Save Money on Your Holiday Planning Without Breaking a Sweat

Teaching Your Children About Money

If not planned carefully, holidays can turn out to be a financial disaster in the making: it takes just a few unexpected expenses for your wallet to start screaming in agony, stressing you out when you are supposed to be enjoying yourself. That is why saving up enough money for the trip beforehand and avoiding common pitfalls in the vacation planning process is so important – holidays are a time to relax, rejoice and be at ease, not a time to be watching every cent and counting every penny. For minimal vacation planning hassle and unpleasant financial surprises, check out the holiday saving tips listed below and make most of your holiday getaway even before the trip begins.

To Cash or to Credit Card, the Question is now

As a rule, paying for goods and services in cash is a better option than using credit cards. Still, if you cannot save up enough for the holiday in banknotes, covering certain expenses by plastic is a good alternative, for as long as you make the payment in full and do not overstep the available budget (bank debts with high interests are a force to be reckoned with). Transactions made using credit cards are protected under the Consumer Credit Protection Act and can be reimbursed in case a travel agency fails to provide the promised service for bankruptcy or other objective reasons not due to the client’s fault.

Read the Small Print

When using credit cards to cover your holiday expenses, make sure you have read and understood the travel agency’s terms and conditions of service. Certain agencies charge fees for holiday arrangement payments made by credit cards, so it is always better to stay on the safe side. Also, if you are travelling abroad, check and double-check the official exchange rates, and use Travel Pay if possible to avoid extra costs with postponed installment payments due to long-term exchange rate fluctuations.

Be Ready to Commit

Saving the money for a holiday calls for long-term commitment: people who treat their savings as a regular expense and are disciplined with their spending are more likely to reach the target sum than those who set money aside occasionally.
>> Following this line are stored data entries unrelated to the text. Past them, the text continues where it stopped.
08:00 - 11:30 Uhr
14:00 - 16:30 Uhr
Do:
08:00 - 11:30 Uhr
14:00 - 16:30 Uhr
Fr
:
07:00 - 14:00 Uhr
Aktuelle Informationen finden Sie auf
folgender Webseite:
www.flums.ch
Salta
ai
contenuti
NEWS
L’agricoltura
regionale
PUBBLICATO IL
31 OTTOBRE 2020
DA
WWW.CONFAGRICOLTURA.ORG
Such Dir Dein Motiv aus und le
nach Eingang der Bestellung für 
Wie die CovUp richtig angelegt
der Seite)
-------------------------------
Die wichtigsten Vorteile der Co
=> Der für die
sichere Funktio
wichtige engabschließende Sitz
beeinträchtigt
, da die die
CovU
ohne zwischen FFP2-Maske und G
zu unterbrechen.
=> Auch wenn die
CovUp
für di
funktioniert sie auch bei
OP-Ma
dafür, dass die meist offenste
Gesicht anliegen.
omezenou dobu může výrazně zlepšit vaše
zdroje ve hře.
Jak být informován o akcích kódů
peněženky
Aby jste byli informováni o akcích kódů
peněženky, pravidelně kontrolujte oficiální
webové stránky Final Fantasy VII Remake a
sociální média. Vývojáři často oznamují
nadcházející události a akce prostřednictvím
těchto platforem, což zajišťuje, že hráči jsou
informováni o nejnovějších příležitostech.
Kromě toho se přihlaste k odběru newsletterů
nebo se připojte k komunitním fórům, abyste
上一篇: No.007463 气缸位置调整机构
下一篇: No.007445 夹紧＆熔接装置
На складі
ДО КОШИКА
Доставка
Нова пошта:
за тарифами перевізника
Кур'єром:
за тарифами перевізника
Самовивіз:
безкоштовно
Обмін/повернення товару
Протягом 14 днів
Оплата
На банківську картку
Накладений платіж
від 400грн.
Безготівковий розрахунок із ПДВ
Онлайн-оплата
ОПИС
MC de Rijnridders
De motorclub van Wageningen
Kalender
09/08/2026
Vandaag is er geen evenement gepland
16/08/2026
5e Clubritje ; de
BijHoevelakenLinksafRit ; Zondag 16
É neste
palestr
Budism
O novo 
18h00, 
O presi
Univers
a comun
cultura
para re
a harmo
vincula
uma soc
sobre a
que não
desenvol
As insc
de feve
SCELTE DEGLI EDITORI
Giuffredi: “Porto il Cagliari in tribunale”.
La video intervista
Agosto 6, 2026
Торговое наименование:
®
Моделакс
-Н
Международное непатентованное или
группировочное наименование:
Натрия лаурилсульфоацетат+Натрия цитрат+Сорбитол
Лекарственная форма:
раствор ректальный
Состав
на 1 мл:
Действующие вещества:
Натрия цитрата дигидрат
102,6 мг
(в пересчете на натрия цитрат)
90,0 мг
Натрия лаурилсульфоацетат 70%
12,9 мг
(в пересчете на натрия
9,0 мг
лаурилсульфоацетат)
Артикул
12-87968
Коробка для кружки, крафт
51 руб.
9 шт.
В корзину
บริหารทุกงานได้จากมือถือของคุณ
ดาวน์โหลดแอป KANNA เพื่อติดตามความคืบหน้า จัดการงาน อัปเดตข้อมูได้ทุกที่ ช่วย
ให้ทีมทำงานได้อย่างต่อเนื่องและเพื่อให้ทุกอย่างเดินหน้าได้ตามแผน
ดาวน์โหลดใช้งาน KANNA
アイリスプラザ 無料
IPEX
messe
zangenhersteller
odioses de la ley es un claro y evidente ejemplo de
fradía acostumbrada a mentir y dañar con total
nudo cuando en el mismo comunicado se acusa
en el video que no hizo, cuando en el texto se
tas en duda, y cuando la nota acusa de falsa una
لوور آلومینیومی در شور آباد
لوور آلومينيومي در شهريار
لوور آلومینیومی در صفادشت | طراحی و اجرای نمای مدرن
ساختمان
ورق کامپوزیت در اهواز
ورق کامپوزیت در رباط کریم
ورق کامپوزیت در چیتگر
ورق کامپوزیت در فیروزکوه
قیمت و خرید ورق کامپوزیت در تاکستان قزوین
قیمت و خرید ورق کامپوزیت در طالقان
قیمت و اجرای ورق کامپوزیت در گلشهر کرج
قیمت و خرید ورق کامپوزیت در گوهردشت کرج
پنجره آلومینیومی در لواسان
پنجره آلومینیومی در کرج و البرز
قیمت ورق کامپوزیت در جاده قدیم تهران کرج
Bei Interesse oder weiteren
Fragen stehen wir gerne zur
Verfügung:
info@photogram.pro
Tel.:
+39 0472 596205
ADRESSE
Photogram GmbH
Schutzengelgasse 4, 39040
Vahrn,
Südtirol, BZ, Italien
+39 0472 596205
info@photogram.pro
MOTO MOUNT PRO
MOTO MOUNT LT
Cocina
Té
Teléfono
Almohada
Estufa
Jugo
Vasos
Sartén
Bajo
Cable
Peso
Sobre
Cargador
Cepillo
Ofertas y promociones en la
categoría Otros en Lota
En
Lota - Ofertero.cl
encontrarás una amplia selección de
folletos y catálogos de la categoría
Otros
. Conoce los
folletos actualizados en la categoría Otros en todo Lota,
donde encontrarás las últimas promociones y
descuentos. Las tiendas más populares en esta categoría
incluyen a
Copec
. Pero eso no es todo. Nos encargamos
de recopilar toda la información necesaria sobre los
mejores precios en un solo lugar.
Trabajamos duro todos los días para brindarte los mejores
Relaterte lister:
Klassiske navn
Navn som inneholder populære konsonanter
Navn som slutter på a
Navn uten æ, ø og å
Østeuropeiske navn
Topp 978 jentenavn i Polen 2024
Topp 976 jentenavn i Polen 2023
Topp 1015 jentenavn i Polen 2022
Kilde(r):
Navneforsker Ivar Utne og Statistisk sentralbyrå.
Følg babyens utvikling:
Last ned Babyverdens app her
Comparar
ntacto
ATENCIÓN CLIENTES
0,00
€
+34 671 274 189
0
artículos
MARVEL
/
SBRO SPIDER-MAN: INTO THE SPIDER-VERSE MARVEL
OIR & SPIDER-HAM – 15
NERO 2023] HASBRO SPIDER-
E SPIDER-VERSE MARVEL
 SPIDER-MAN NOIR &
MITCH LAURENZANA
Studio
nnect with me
When you decide on your holiday destination and establish the total costs of the trip, set the budget for the purpose, and allocate a specific amount every week or month until you reach the target. Try to be reasonable with individual savings allotments, though: setting a half of your wages as a monthly savings goal may not be sustainable or manageable in the long run. To avoid financial havoc, start saving well in advance instead of setting aside more money for the trip than you can realistically afford in the course of two or three months.

Set up a Holiday Account

Saving in paper is not an ideal option for all people – for some, an instant access savings account will prove more efficient than stashing the trip fund in a designated coin jar or envelope. To make sure you follow through each monthly allocation, set up a direct debit or standing order payment that will regularly transfer a portion of your income to the savings account. That way, your holiday funds will grow safely but will remain easily accessible in case you decide to take the trip earlier than you originally planned. Also, cross-compare available options to get the highest interest rates for your savings – the best deal is always the one that has your money working for you with minimal monthly sacrifices or consequent financial hassle involved.

Are you ready to start building your holiday budget? Follow these four simple tips, and your vacation funds will grow fast and to a prompt trip’s advantage.